Imagine a country where nine out of 10 city dwellers use bottled water as a source of drinking water. This is not a desert area, or an area with low rainfall. It is the Dominican Republic.
In this Caribbean nation, while access to safe drinking water and basic sanitation is almost universal, service is deficient and very limited. Six out of 10 urban households and half of rural households in this Caribbean country report intermittent water supply. More than two-thirds rely on tanks, pumps or cisterns to store water for daily consumption.
But that’s not all: the poor quality of service forces Dominicans to resort to bottled water, which is more expensive, taking a heavy toll on their pockets.
The situation has been worsening over the years: in 1990, 13% of the urban population and 0.7% of the rural population used bottled water as a source of drinking water. In 2016, according to the latest record, that figure amounted to 89% of the urban population and 68% of the rural population.
And the poor suffer the most from this torment. 40% of the most vulnerable households spend 12% of their income to purchase water and, of that percentage, 95% is for bottled water that they buy from private companies.
“According to global research, it is reasonable to spend 5% of household expenditures on water and sanitation services,” says Craig Kullmann, a water and sanitation specialist at the World Bank.
In addition, two-thirds of Dominican households do not have sewage connections for wastewater treatment, which increases the threat of disease due to groundwater contamination.
According to Kullman, the Dominican water and sanitation sector is caught in a vicious circle. The expert participated in an analysis of the country’s public water and sanitation services as part of a public spending review conducted by the World Bank at the government’s request.
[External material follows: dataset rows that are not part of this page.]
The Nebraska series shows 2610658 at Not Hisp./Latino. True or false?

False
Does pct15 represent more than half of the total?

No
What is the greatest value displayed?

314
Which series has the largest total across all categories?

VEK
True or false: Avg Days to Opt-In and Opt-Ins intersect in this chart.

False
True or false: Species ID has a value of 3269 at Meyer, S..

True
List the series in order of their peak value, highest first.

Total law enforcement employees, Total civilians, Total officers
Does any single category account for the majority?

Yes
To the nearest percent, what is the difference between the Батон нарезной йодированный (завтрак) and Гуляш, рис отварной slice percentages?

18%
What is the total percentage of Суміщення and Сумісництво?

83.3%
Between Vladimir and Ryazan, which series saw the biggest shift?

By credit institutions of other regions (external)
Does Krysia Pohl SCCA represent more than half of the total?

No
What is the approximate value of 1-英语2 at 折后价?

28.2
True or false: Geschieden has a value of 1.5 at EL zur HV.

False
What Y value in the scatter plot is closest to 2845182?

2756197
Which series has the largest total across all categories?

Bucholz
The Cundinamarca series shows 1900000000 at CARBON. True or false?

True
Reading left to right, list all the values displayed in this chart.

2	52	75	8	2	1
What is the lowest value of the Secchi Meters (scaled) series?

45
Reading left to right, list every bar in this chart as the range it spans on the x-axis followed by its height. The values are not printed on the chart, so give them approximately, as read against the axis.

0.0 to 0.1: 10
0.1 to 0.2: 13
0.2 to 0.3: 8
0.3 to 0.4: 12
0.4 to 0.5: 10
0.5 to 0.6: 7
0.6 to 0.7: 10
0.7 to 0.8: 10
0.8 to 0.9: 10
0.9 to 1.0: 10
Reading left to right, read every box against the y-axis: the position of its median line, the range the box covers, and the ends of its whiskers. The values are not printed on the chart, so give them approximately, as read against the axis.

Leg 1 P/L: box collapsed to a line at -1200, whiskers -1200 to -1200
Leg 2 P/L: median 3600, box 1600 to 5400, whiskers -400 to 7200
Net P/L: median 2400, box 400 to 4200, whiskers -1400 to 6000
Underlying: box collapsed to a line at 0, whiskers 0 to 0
“Water and sanitation utilities’ revenues tend to grow more slowly than their costs because of their intention not to charge users for increases in energy, chemical inputs and personnel, and this reduces the funds available for maintenance,” he explains.
This, according to the expert, is the cause of breaks in the pipes and the resulting water leaks.
Thus, the service worsens and it becomes even more difficult for the company to increase its billing and collection revenues by demanding payment from dissatisfied users. The situation is further aggravated by illegal connections and excessive use of water for agricultural or inappropriate purposes, without actual consumption being measured and billed.
Water supply to households becomes erratic and this erodes confidence in public providers and discourages households from paying for them, which lowers collection rates, and in turn, destabilizes the financial position of companies to invest, according to Kullmann.
Today, unbilled water ranges from 45% to 95%, depending on suppliers. But, “given the low tariffs and some inefficiencies in spending, even if the companies billed 100% of the water, they would not be able to balance their finances either,” he argues.
For this reason, the central government makes transfers to the providers so that they can meet their expenses. Although -says the expert- this generates a false sense of financial security that reduces the motivation to seek greater efficiency in the operation and maintenance of services.
Official data between 2014 and 2018 show that the Dominican state transferred US$80 million annually to public companies to cover current expenses, resulting in a very heavy burden on national finances and, paradoxically, undermining the improvement of services.
“This must be changed if the population is to enjoy good services,” Kullmann emphasizes.
The debate on drinking water and sanitation reforms, which has been going on for two decades, has been fruitless. In the meantime, the cost of this deficient service has become extremely high for both consumers and the government.